Let it be a poorly photoshopped picture. Like this one.
View attachment 648151
And as we can both see in that one, the F-22 carry not just 1 but 2 fuel tanks
Well, experts from two Taiwanese institutes believe that the RCS of the F-22 from the nose, at a frequency of 2 GHz is
12 m2
https://www.researchgate.net/public...sign_Key_Factors_and_Limitation_of_Simulation
I understand that you will now say that they are complete fools, because you will not like this figure. But they did the same as the Chinese specialist
On the other hand, I would say that their simulation certainly better than the vague number from the Ukraine. But unlike you, I look deeper than the surface, I care about the model as well
At first, the number seem weird for a stealth aircraft, 10 dBsm at front aspect is quite high even when consider that the model is a perfect conductor and has no RAM or edge treatment. Then I look at their scattering chart and even the breakdown between vertical and horizontal polarization and I find another strange characteristic. The very strong 12 dBsm scattering lobe is directly at the front with very narrow angle. What type of reflector has that scattering characteristic?

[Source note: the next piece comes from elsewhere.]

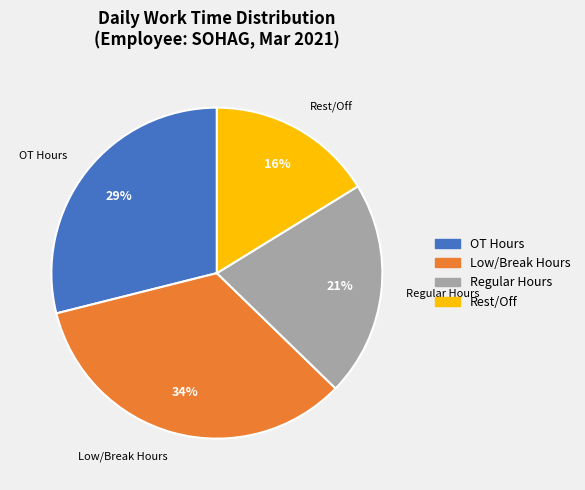

Do Regular Hours and Low/Break Hours together represent more than half of the pie?

Yes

A flat plate.
Then I look at their model and it all clicked
instead of modelling an S shaped inlet duct, they literally covered it with a flat metal plate. That is why they have such a strong reflection lobes directly in front of the aircraft an in such a narrow angle.
Isn't it strange that they spend such a long time to do such a detail simulation but overlook such obvious detail? Then I read their study and realize that they mentioned that as the primary reason for the high RCS. If you read their study, then you should know the reason for the high RCS value as well.
The S-duct is very important in RCS simulation because not only that it is a strong source of reflection, it is probably the only place on the stealth aircraft where the RAM absorption rating get accumulated to extremely high value of 50-60 dB due to multiple bounce of the signal. I don't blame them though, most simulation doesn't do the inlet correctly or just out right ignore it
We have already found out that we do not know which radars he is comparing on his diagram. And to estimate the RCS from this picture is like looking for numbers in the LM presentation by the percentage of losses from air defense. There is nothing that one could catch on to get at least some numbers. There are not even indirect signs by which something could be determined
There detection range show as km in the photo so you can't say there is no number. The VHF is JY-27, and while there is no mentioned of the exact type of the cm band radar, it is quite safe to conclude that it is something that does similar task to JY-27 and not some crazy comparison like a VHF air defense radar and a missile seeker.